“Por vários dias, semanas e meses que
antecederam o Natal, eu namorei aquela bicicleta colorida colocada
estrategicamente na vitrine daquela loja. Era linda! Sonho de consumo de toda garotada
que estudava no colégio ao lado da loja. Toda confeccionada em alumínio, cores
vivas e pneus largos. Era o máximo! Com meus seis anos de idade, já sabia
escrever meu nome e rabiscar algumas palavras. Sonhando com a bicicleta, não hesitei
em arriscar uma cartinha ao “bom velhinho”, até porque, segundo os mais velhos,
o Papai Noel não se esquece de ninguém. Escrevi pedindo a minha bicicleta
colorida! Na noite de Natal todo mundo sabia que ele chegaria pela chaminé
carregando aquele enorme saco de presentes nas costas. Onde não tinha chaminé,
ele deixava o presente no sapatinho ou nas árvores de Natal. Na minha casa não
tinha chaminé e muito menos árvores enfeitadas. Eu tinha apenas aquele velho
chinelo de dedo todo amarrado com pedaços de arame, companheiro inseparável nas
minhas caminhadas pelas ruas de terra rumo á escola e ás missas aos domingos
celebradas pelo “Padre Lopão”. Mas dentro de mim, eu acreditava que o Papai
Noel viria. Embalado pela certeza da visita do “bom velhinho”, peguei no sono
como um anjo. No outro dia, quando o sol penetrava pelas frestas da janela de
madeira mal acabada, minha mãe entrou no quarto e me entregou um pequeno
embrulho mal feito, dizendo com sua voz suave e embargada: “...aqui está o seu
presente de Natal, o Papai Noel nunca se esquece de ninguém!”Levantei-me e num
único impulso rasguei o pequeno embrulho por onde quicou uma pequena bola de
borracha. Não era a minha bicicleta colorida! Corri até a sala e me curvei para
olhar embaixo da cama onde meu irmão mais velho dormia. Nada, a minha bicicleta
colorida também não estava lá. Pensei, meditei e cheguei a pensar que o Papai
Noel não sabia ler, ou talvez, ele tivesse trocado o meu endereço. Isso mesmo:
certamente ele confundiu e.
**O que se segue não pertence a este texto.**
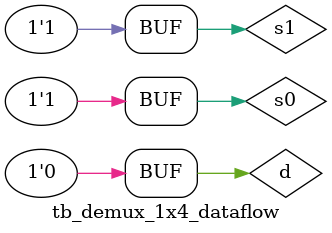
<source format=v>
module tb_demux_1x4_dataflow;
    reg d, s0, s1;
    wire y0, y1, y2, y3;

    demux_1x4_dataflow uut(d, s0, s1, y0, y1, y2, y3);

    initial
    begin
    
        d = 1'b1;

        s0 = 1'b0; s1 = 1'b0;  // Expect y0 = 1, others = 0
        #5;
        s0 = 1'b0; s1 = 1'b1;  // Expect y1 = 1, others = 0
        #5;
        s0 = 1'b1; s1 = 1'b0;  // Expect y2 = 1, others = 0
        #5;
        s0 = 1'b1; s1 = 1'b1;  // Expect y3 = 1, others = 0
        #5;

        d = 1'b0;  // Testing when input is 0 (all outputs should be 0)
        s0 = 1'b0; s1 = 1'b0;
        #5;
        s0 = 1'b0; s1 = 1'b1;
        #5;
        s0 = 1'b1; s1 = 1'b0;
        #5;
        s0 = 1'b1; s1 = 1'b1;
    end
endmodule
</source>
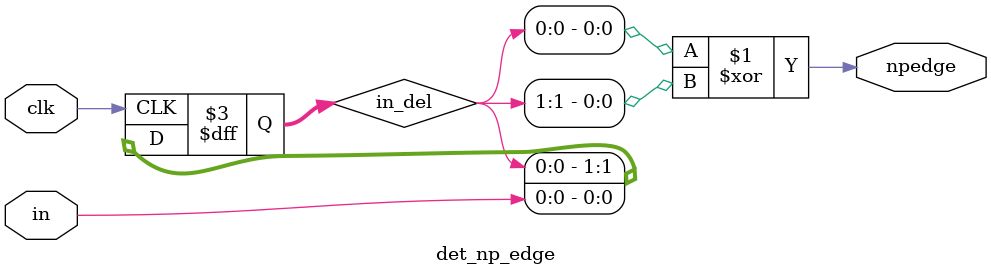
<source format=v>
/* ----------------------------------------- *
 * Title       : Edge Detector               *
 * Project     : Verilog Utility Modules     *
 * ----------------------------------------- *
 * File        : edge_detect.v               *
 * Author      : Yigit Suoglu                *
 * Last Edit   : 25/11/2020                  *
 * Licence     : CERN-OHL-W                  *
 * ----------------------------------------- *
 * Description : Modules to detect edges     *
 * ----------------------------------------- */

module det_pos_edge(clk, in, pedge);
  input clk, in;
  output pedge;

  reg [1:0] in_del;

  assign pedge = in_del[0] & (~in_del[1]);

  always@(posedge clk)
    begin
      in_del <= {in_del[0], in};
    end
endmodule//pos_edge

module det_neg_edge(clk, in, nedge);
  input clk, in;
  output nedge;

  reg [1:0] in_del;
  
  assign nedge = in_del[1] & (~in_del[0]);
  
  always@(posedge clk)
    begin
      in_del <= {in_del[0], in};
    end
 endmodule//neg_edge

 module det_np_edge(clk, in, npedge);
  input clk, in;
  output npedge;

  reg [1:0] in_del;

  assign npedge = in_del[0] ^ in_del[1];

  always@(posedge clk)
    begin
      in_del <= {in_del[0], in};
    end
endmodule//pos_edge
</source>
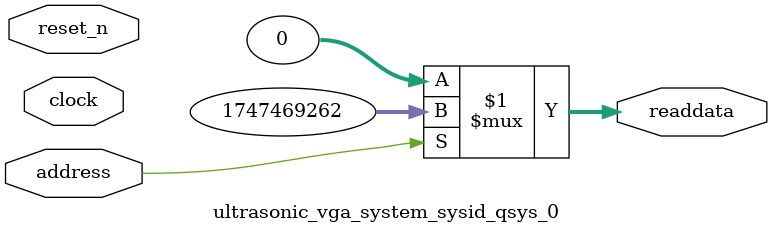
<source format=v>



// synthesis translate_off
`timescale 1ns / 1ps
// synthesis translate_on

// turn off superfluous verilog processor warnings 
// altera message_level Level1 
// altera message_off 10034 10035 10036 10037 10230 10240 10030 

module ultrasonic_vga_system_sysid_qsys_0 (
               // inputs:
                address,
                clock,
                reset_n,

               // outputs:
                readdata
             )
;

  output  [ 31: 0] readdata;
  input            address;
  input            clock;
  input            reset_n;

  wire    [ 31: 0] readdata;
  //control_slave, which is an e_avalon_slave
  assign readdata = address ? 1747469262 : 0;

endmodule



</source>
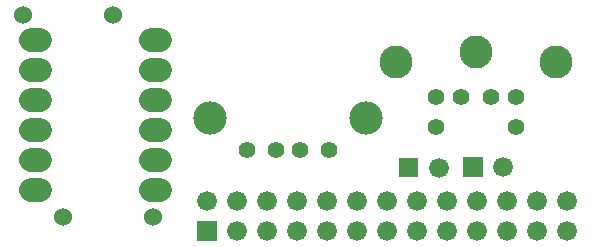
<source format=gts>
G04 start of page 11 for group -4063 idx -4063 *
G04 Title: (unknown), componentmask *
G04 Creator: pcb 20140316 *
G04 CreationDate: Tue 22 Dec 2015 07:16:43 PM GMT UTC *
G04 For: vince *
G04 Format: Gerber/RS-274X *
G04 PCB-Dimensions (mil): 1950.00 850.00 *
G04 PCB-Coordinate-Origin: lower left *
%MOIN*%
%FSLAX25Y25*%
%LNTOPMASK*%
%ADD111C,0.0550*%
%ADD110C,0.1100*%
%ADD109C,0.0800*%
%ADD108C,0.1110*%
%ADD107C,0.0600*%
%ADD106C,0.0560*%
%ADD105C,0.0660*%
%ADD104C,0.0001*%
G54D104*G36*
X63900Y9700D02*Y3100D01*
X70500D01*
Y9700D01*
X63900D01*
G37*
G54D105*X67200Y16400D03*
X77200Y6400D03*
Y16400D03*
X87200Y6400D03*
Y16400D03*
X97200Y6400D03*
Y16400D03*
G54D106*X98150Y33300D03*
X90250D03*
X80450D03*
G54D107*X49200Y11200D03*
G54D108*X68350Y44000D03*
G54D109*X50000Y20000D03*
Y30000D03*
Y40000D03*
Y50000D03*
Y60000D03*
Y70000D03*
G54D110*X183500Y62800D03*
G54D111*X162000Y51000D03*
X170100D03*
G54D110*X156900Y66000D03*
X130300Y62800D03*
G54D111*X151800Y51000D03*
X143700D03*
Y41200D03*
X170100D03*
G54D104*G36*
X152700Y31000D02*Y24400D01*
X159300D01*
Y31000D01*
X152700D01*
G37*
G54D105*X166000Y27700D03*
G54D108*X120050Y44000D03*
G54D104*G36*
X131100Y30900D02*Y24300D01*
X137700D01*
Y30900D01*
X131100D01*
G37*
G54D105*X144400Y27600D03*
G54D106*X107950Y33300D03*
G54D105*X107200Y6400D03*
X117200D03*
X127200D03*
X107200Y16400D03*
X117200D03*
X127200D03*
X137200D03*
X147200D03*
X157200D03*
X137200Y6400D03*
X147200D03*
X157200D03*
X167200D03*
Y16400D03*
X177200D03*
X187200D03*
X177200Y6400D03*
X187200D03*
G54D107*X19200Y11200D03*
X35900Y78600D03*
X5900D03*
G54D109*X10000Y70000D03*
Y60000D03*
Y50000D03*
Y40000D03*
Y30000D03*
Y20000D03*
X48500D02*X51500D01*
X48500Y30000D02*X51500D01*
X48500Y40000D02*X51500D01*
X48500Y50000D02*X51500D01*
X48500Y60000D02*X51500D01*
X48500Y70000D02*X51500D01*
X8500Y50000D02*X11500D01*
X8500Y40000D02*X11500D01*
X8500Y70000D02*X11500D01*
X8500Y60000D02*X11500D01*
X8500Y30000D02*X11500D01*
X8500Y20000D02*X11500D01*
M02*

</source>
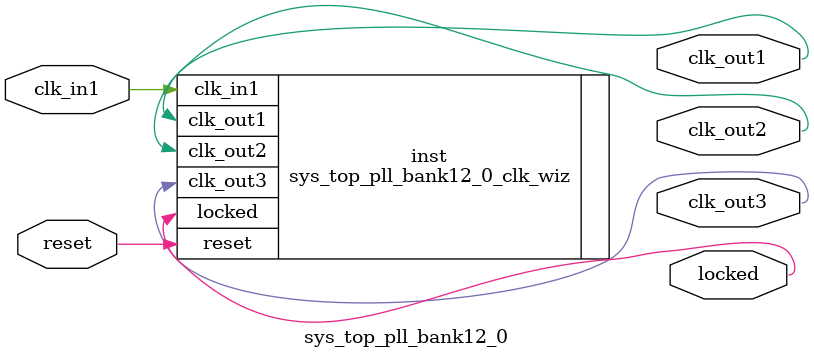
<source format=v>


`timescale 1ps/1ps

(* CORE_GENERATION_INFO = "sys_top_pll_bank12_0,clk_wiz_v6_0_3_0_0,{component_name=sys_top_pll_bank12_0,use_phase_alignment=true,use_min_o_jitter=true,use_max_i_jitter=false,use_dyn_phase_shift=false,use_inclk_switchover=false,use_dyn_reconfig=false,enable_axi=0,feedback_source=FDBK_AUTO,PRIMITIVE=MMCM,num_out_clk=3,clkin1_period=15.000,clkin2_period=10.0,use_power_down=false,use_reset=true,use_locked=true,use_inclk_stopped=false,feedback_type=SINGLE,CLOCK_MGR_TYPE=NA,manual_override=false}" *)

module sys_top_pll_bank12_0 
 (
  // Clock out ports
  output        clk_out1,
  output        clk_out2,
  output        clk_out3,
  // Status and control signals
  input         reset,
  output        locked,
 // Clock in ports
  input         clk_in1
 );

  sys_top_pll_bank12_0_clk_wiz inst
  (
  // Clock out ports  
  .clk_out1(clk_out1),
  .clk_out2(clk_out2),
  .clk_out3(clk_out3),
  // Status and control signals               
  .reset(reset), 
  .locked(locked),
 // Clock in ports
  .clk_in1(clk_in1)
  );

endmodule

</source>
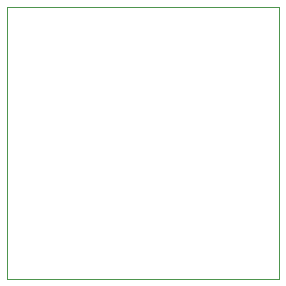
<source format=gbr>
%TF.GenerationSoftware,KiCad,Pcbnew,9.0.1*%
%TF.CreationDate,2025-09-19T11:56:04-04:00*%
%TF.ProjectId,ComputeCore,436f6d70-7574-4654-936f-72652e6b6963,rev?*%
%TF.SameCoordinates,Original*%
%TF.FileFunction,Profile,NP*%
%FSLAX46Y46*%
G04 Gerber Fmt 4.6, Leading zero omitted, Abs format (unit mm)*
G04 Created by KiCad (PCBNEW 9.0.1) date 2025-09-19 11:56:04*
%MOMM*%
%LPD*%
G01*
G04 APERTURE LIST*
%TA.AperFunction,Profile*%
%ADD10C,0.050000*%
%TD*%
G04 APERTURE END LIST*
D10*
X157480000Y-72390000D02*
X157480000Y-95377000D01*
X180467000Y-95377000D02*
X157480000Y-95377000D01*
X180467000Y-72390000D02*
X180467000Y-95377000D01*
X157480000Y-72390000D02*
X180467000Y-72390000D01*
M02*

</source>
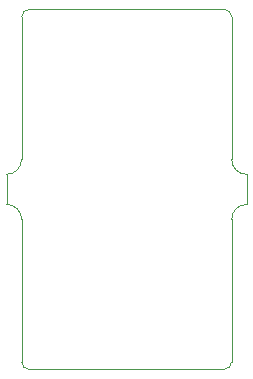
<source format=gbr>
%TF.GenerationSoftware,KiCad,Pcbnew,5.1.4-e60b266~84~ubuntu19.04.1*%
%TF.CreationDate,2020-03-17T20:59:11+00:00*%
%TF.ProjectId,ProMicro_GPS,50726f4d-6963-4726-9f5f-4750532e6b69,v2.3*%
%TF.SameCoordinates,Original*%
%TF.FileFunction,Profile,NP*%
%FSLAX45Y45*%
G04 Gerber Fmt 4.5, Leading zero omitted, Abs format (unit mm)*
G04 Created by KiCad (PCBNEW 5.1.4-e60b266~84~ubuntu19.04.1) date 2020-03-17 20:59:11*
%MOMM*%
%LPD*%
G04 APERTURE LIST*
%ADD10C,0.100000*%
G04 APERTURE END LIST*
D10*
X14097000Y-9652000D02*
X14097000Y-9906000D01*
X13970000Y-10033000D02*
G75*
G02X14097000Y-9906000I127000J0D01*
G01*
X13970000Y-10033000D02*
X13970000Y-11239500D01*
X14097000Y-9652000D02*
G75*
G02X13970000Y-9525000I0J127000D01*
G01*
X13970000Y-8318500D02*
X13970000Y-9525000D01*
X12065000Y-9906000D02*
X12065000Y-9652000D01*
X12065000Y-9906000D02*
G75*
G02X12192000Y-10033000I0J-127000D01*
G01*
X12192000Y-11239500D02*
X12192000Y-10033000D01*
X12192000Y-9525000D02*
G75*
G02X12065000Y-9652000I-127000J0D01*
G01*
X12255500Y-11303000D02*
G75*
G02X12192000Y-11239500I0J63500D01*
G01*
X12192000Y-8318500D02*
G75*
G02X12255500Y-8255000I63500J0D01*
G01*
X13906500Y-8255000D02*
G75*
G02X13970000Y-8318500I0J-63500D01*
G01*
X13970000Y-11239500D02*
G75*
G02X13906500Y-11303000I-63500J0D01*
G01*
X12255500Y-8255000D02*
X13906500Y-8255000D01*
X12192000Y-9525000D02*
X12192000Y-8318500D01*
X13906500Y-11303000D02*
X12255500Y-11303000D01*
M02*

</source>
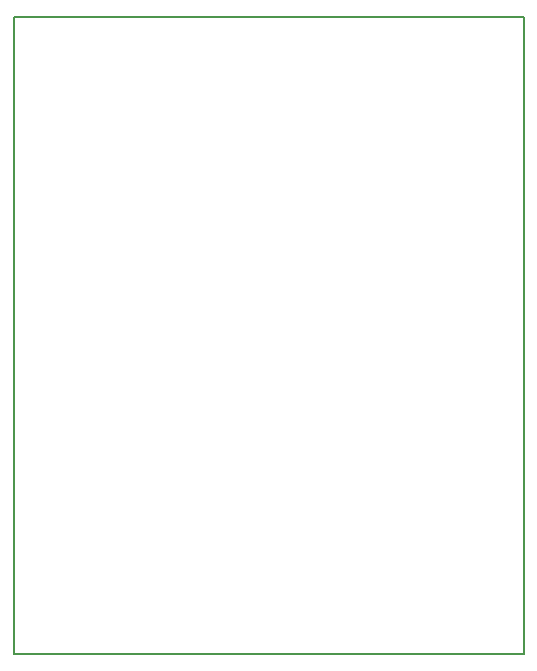
<source format=gbr>
%TF.GenerationSoftware,KiCad,Pcbnew,no-vcs-found-e2505cb~60~ubuntu17.04.1*%
%TF.CreationDate,2017-09-26T21:51:11+03:00*%
%TF.ProjectId,oakram,6F616B72616D2E6B696361645F706362,rev?*%
%TF.SameCoordinates,Original*%
%TF.FileFunction,Profile,NP*%
%FSLAX46Y46*%
G04 Gerber Fmt 4.6, Leading zero omitted, Abs format (unit mm)*
G04 Created by KiCad (PCBNEW no-vcs-found-e2505cb~60~ubuntu17.04.1) date Tue Sep 26 21:51:11 2017*
%MOMM*%
%LPD*%
G01*
G04 APERTURE LIST*
%ADD10C,0.150000*%
G04 APERTURE END LIST*
D10*
X119380000Y-127635000D02*
X119380000Y-73660000D01*
X162560000Y-127635000D02*
X119380000Y-127635000D01*
X162560000Y-73660000D02*
X162560000Y-127635000D01*
X119380000Y-73660000D02*
X162560000Y-73660000D01*
M02*

</source>
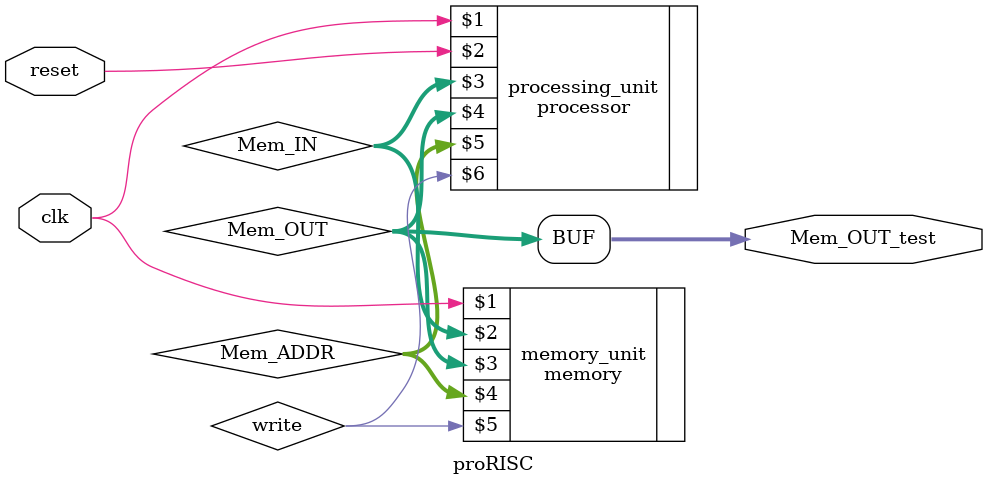
<source format=v>
/*
 *  Copyright (C) 2018  Siddharth J <www.siddharth.pro>
 *
 *  Permission to use, copy, modify, and/or distribute this software for any
 *  purpose with or without fee is hereby granted, provided that the above
 *  copyright notice and this permission notice appear in all copies.
 *
 *  THE SOFTWARE IS PROVIDED "AS IS" AND THE AUTHOR DISCLAIMS ALL WARRANTIES
 *  WITH REGARD TO THIS SOFTWARE INCLUDING ALL IMPLIED WARRANTIES OF
 *  MERCHANTABILITY AND FITNESS. IN NO EVENT SHALL THE AUTHOR BE LIABLE FOR
 *  ANY SPECIAL, DIRECT, INDIRECT, OR CONSEQUENTIAL DAMAGES OR ANY DAMAGES
 *  WHATSOEVER RESULTING FROM LOSS OF USE, DATA OR PROFITS, WHETHER IN AN
 *  ACTION OF CONTRACT, NEGLIGENCE OR OTHER TORTIOUS ACTION, ARISING OUT OF
 *  OR IN CONNECTION WITH THE USE OR PERFORMANCE OF THIS SOFTWARE.
 *
 */
`include "defines.v"

module proRISC (clk,reset,Mem_OUT_test);
  
  input clk;
  input reset;
  output [7:0] Mem_OUT_test;
  wire [7:0] Mem_IN; 
  wire [7:0] Mem_OUT; 
  wire [7:0] Mem_ADDR;
  wire write;
  
  processor processing_unit(clk,reset,Mem_IN,Mem_OUT,Mem_ADDR,write);
  memory memory_unit(clk,Mem_IN,Mem_OUT,Mem_ADDR,write);
  assign Mem_OUT_test=Mem_OUT;
  
endmodule

</source>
Em prantos fui até a bica d’água na porta da
cozinha onde minha mãe lavada a roupa surrada que eu usaria no Natal e
perguntei se o Papai Noel voltaria, se ele passaria de novo para desfazer a
troca e concertar o erro, pois eu não havia pedido uma bola de borracha, mas
sim uma bicicleta colorida. Desolada, minha mãe em prantos me pegou no colo e
disse: “...me perdoe meu filho se não lhe trouxe o presente que desejava. Não
tinha o dinheiro suficiente, por isso lhe trouxe essa bola.” Abracei minha mãe
com ternura e choramos ali mesmo! Desde então descobri que o Natal, esse que se
comemora com troca de presentes caros e mesa farta, não chega até o lar dos
garotos pobres. E o “bom velhinho”, não existe, e quando existe, ele é cruel,
pois nos revela a diferença e a desigualdade social. Não comemoro o Natal, não
enfeito árvores, não coloco pisca pisca e não espero há muito tempo o Noel que
nunca vem. A ilusão consumista foi-me substituída, muito cedo, nesta vida, pela
verdade de que o amor vale mais que aquela bicicleta colorida, que aquela
boneca que anda e fala. Minha mãe não tinha como me dar aquela bicicleta
colorida, mas seu gesto e aquela simples bola de borracha mudou a minha
história. O Noel que inventaram não visita casa pobre, não sabe ler as
cartinhas que lhe são enviadas pelas crianças pobres. Essa lenda do consumismo
criado para satisfazer uma necessidade de venda do mercado de consumo, faz
aumentar a desigualdade e crescer as diferenças. No Natal eu simplesmente
comemoro a lembrança do nascimento do Menino Jesus, o filho de Deus”. Há todos,
um Feliz renascimento do Menino Jesus!